## TEXT BLOCK
Israel, a treasured people, a holy nation, and a royal priesthood (Ex. 19:1-6)), was supposed to be a witness to God in the world as a suffering servant of the Lord (Isa. 40-55). Peter’s vision of the church’s mission is similar (1 Pet. 2:9-10). Paul echoes the servant songs of Isaiah when he justifies the mission to the gentiles and says, “I have set you to be a light for the Gentiles….” (Acts 13:47). The great commission of Jesus Christ to the early church by implication calls all generations to fulfill this mission by making disciples of all ethnic groups. A disciple’s lifestyle is a Christian lifestyle. However, what is a Christian lifestyle? What approach to education encourages a Christian lifestyle? And, what makes education Christian? Before we turn to answer these questions, we need to understand important terms like Christian education, lifestyle, socialisation, and transformation and their implications for approaches to education and lifestyles.
Christian Education
I grew up with the understanding of Christian education as religious instruction – we, children, were told stories from the Bible and that was about it. Christianity around us was “cultural Christianity”; the meaning and implications of Christianity were vague. During the days of my youth the emphasis was on spiritual development, an individualistic understanding of Christian education. Little thought was given to relate the story of Scripture and our stories to bring meaning to our lives and work. If there was a mention of transformation it was individualistic; the greater work of God, the transformation of all areas of human action were not discussed. In young adulthood, I was exposed to the liberation approach to Christian education with an emphasis on justice. How the values of love, shared power in the service of people, and freedom were connected to justice was not clear. In 1993/94, my teacher, James E. Loder of Princeton Theological Seminary, brought a deeper understanding of what Christian education needs to be. He brought clarity to what transformation is, how transformation takes place in the relationship between the Divine and the human, and how it impacts all areas of human action — nature, person, society, and culture. In this scheme of things, the values of love, shared power in the service of people, freedom, and justice are foundational for the transformed life.
Christian education seeks to develop persons whose lives and ministries (understood individually and in community) are patterned after the Divine-human Jesus Christ in the power of the Holy Spirit. So, Christian education seeks to be transformational of all fields of human action. Jesus Christ was transformational in word and deed. He disrupted the people’s understanding of God while he simultaneously disclosed God and God’s order of love. Parables are a case in point. James E Loder said,
“Transformation is the patterned process whereby within any given framework of knowledge or experience, a hidden order of meaning emerges with the power to redefine and/or reconstruct the original frame of reference.” Transformation is different from socialisation. While socialisation seeks to maintain equilibrium and the status quo, transformation disrupts the status quo to reorder reality, disclose the hidden orders and bring deep change. Both transformation and socialisation are at work in all the fields of human action. For education to be Christian, transformation needs to be the dominant force.

## EXCERPTED DATA
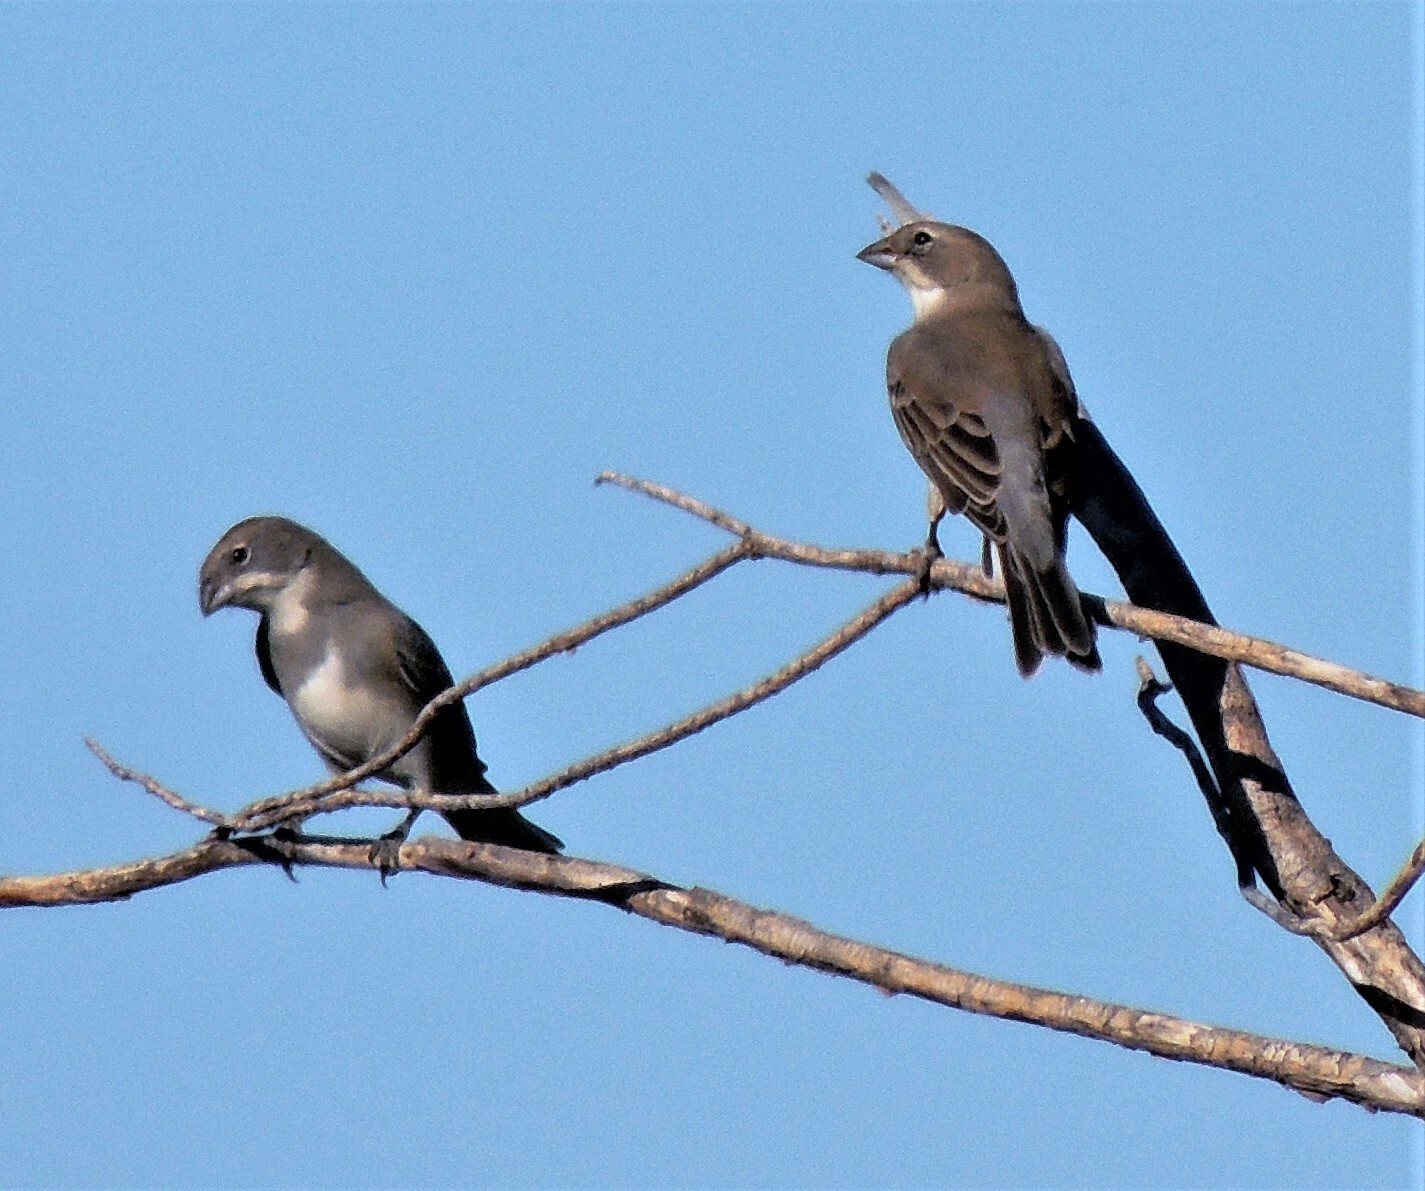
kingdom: Animalia
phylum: Chordata
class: Aves
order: Passeriformes
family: Thraupidae
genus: Diuca
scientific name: Diuca diuca
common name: Common diuca finch
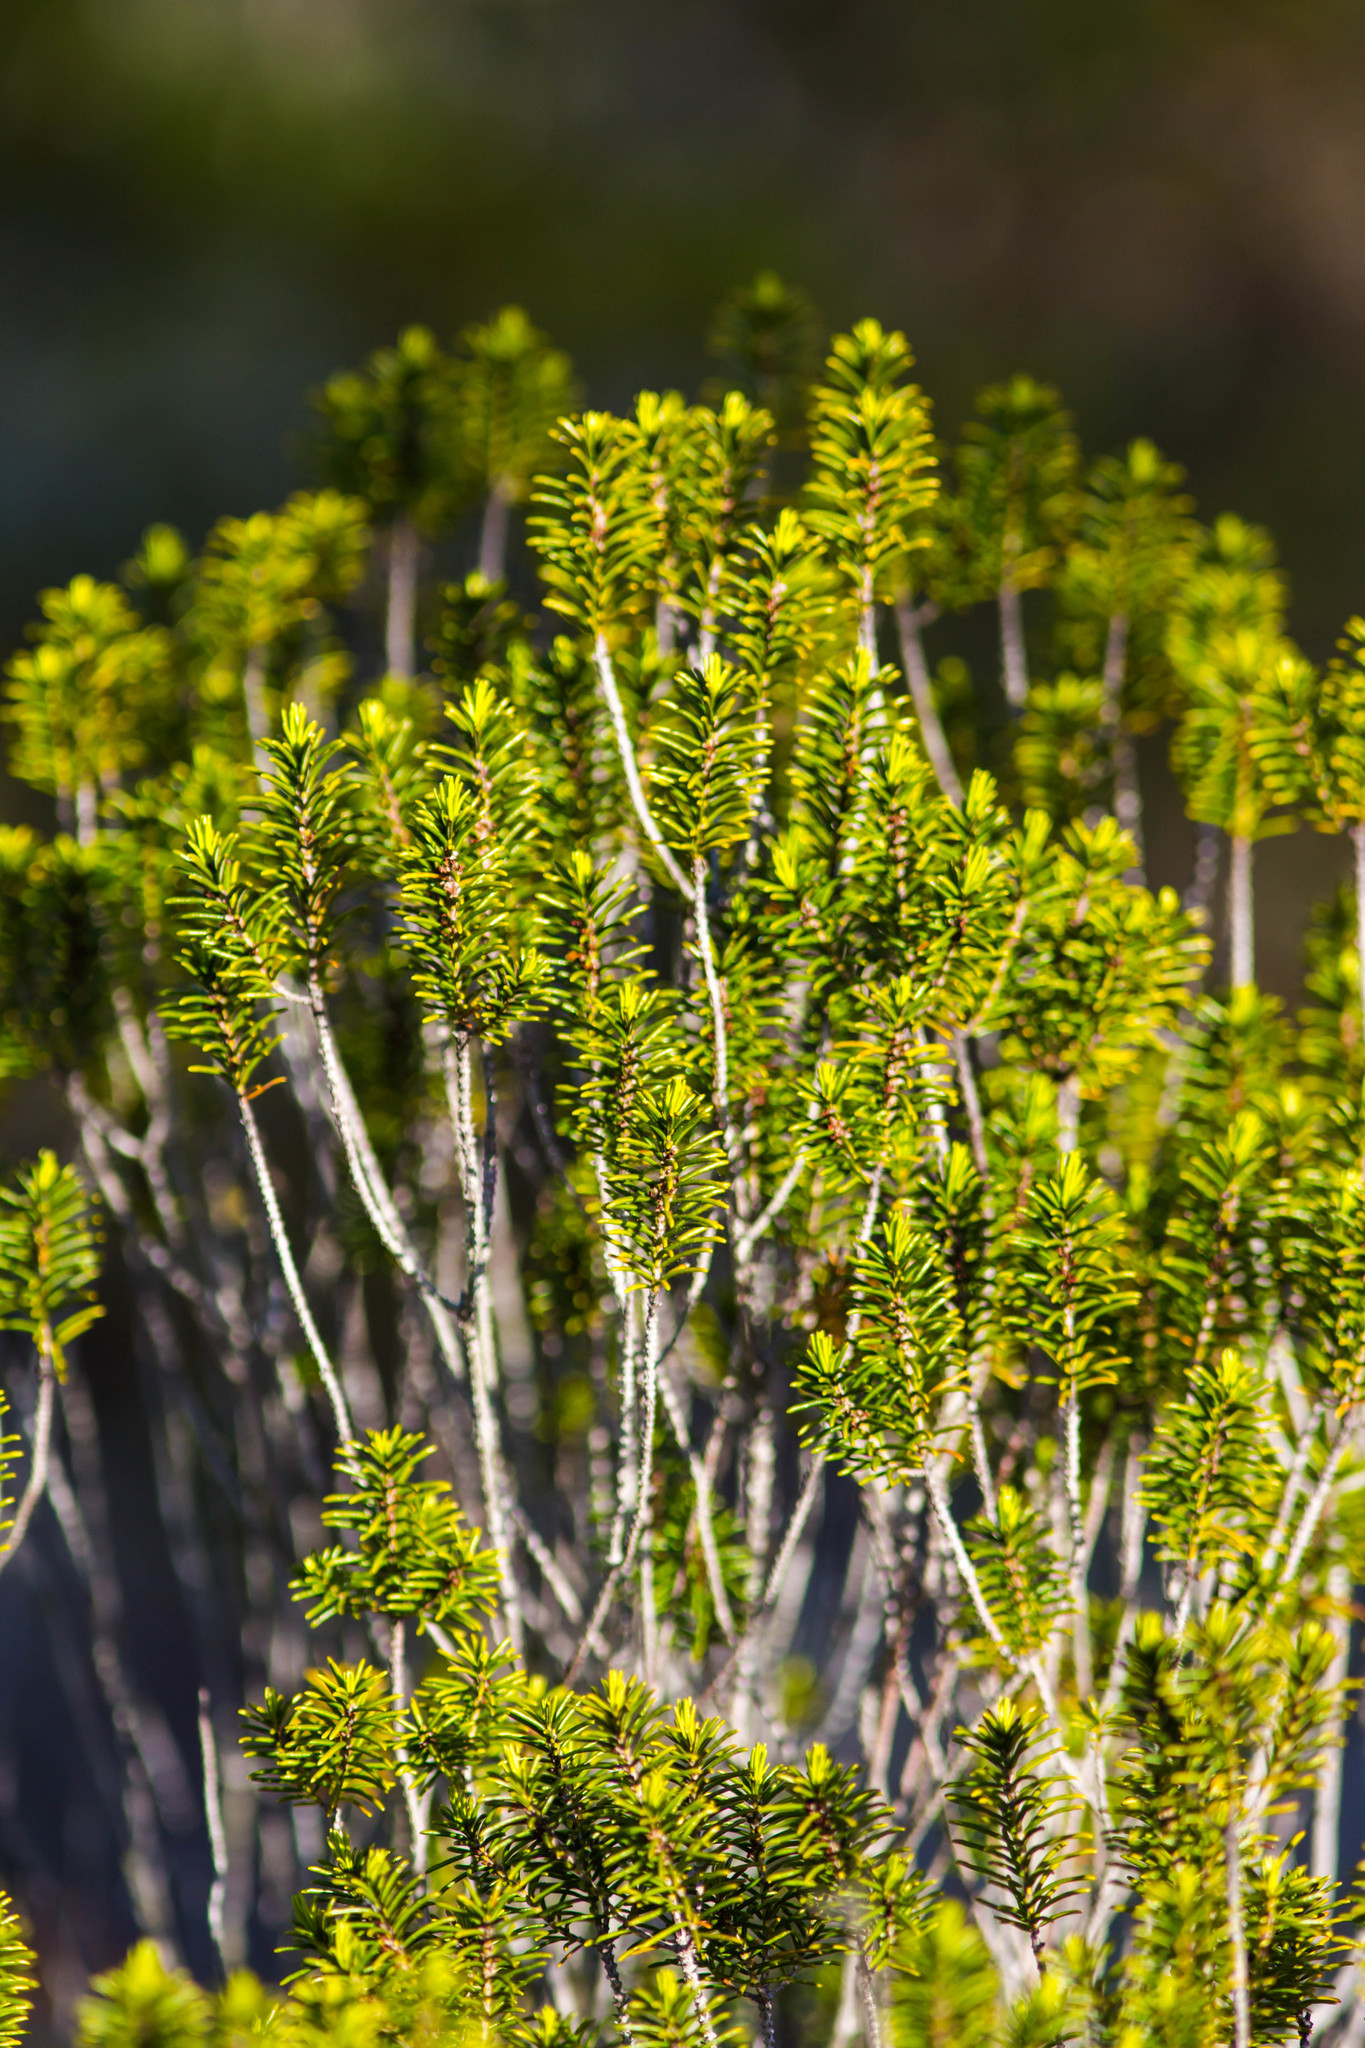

## WHAT THIS EXERCISE ASKS
1. Output the stretch of the listing from the line containing "order: Passeriformes" through the end of the listing as a JSON list of strings, one per line, leaving out blank lines and any picture lines.
2. Continue the passage on Christian education from where it stops.

## TASK-BY-TASK ANSWERS
1.
[
  "order: Passeriformes",
  "family: Thraupidae",
  "genus: Diuca",
  "scientific name: Diuca diuca",
  "common name: Common diuca finch"
]

2.
Christian education intentionally encourages transformation to be the dominant force in the transformation-socialisation relationality (when two polar opposites are so constituted that they are in a differentiated unity, then it is called a relationality). The transforming power of the Holy Spirit moves us toward deep change, gives us a new identity and re-creates every aspect of human action, patterned after the Divine-human Jesus Christ. When transformation is the dominant force, “…the Holy Spirit works within conflict to disclose new insights, releasing the creative energy of the human spirit, and firing us back into the world as bearers of a redeemed creation,” says Loder. Thus, Christian education encourages a Christian lifestyle.
Christian Lifestyle
Lifestyle is not the latest fashion or fad; it is the energy of a lifetime that one puts into a way of thinking, feeling, and acting in the world. A Christian lifestyle is characterised by: (i) sacrificial and inclusive love given with integrity (the cross), (ii) fellowship in the Spirit demonstrated in shared power in the service of people (feet washing and Eucharist), (iii) freedom (external and internal) to freely follow God (the Word leads one into the Imageless, Spiritual Presence), and (iv) justice (the needs of people are met). The Christian lifestyle also encourages more complex ways of thinking.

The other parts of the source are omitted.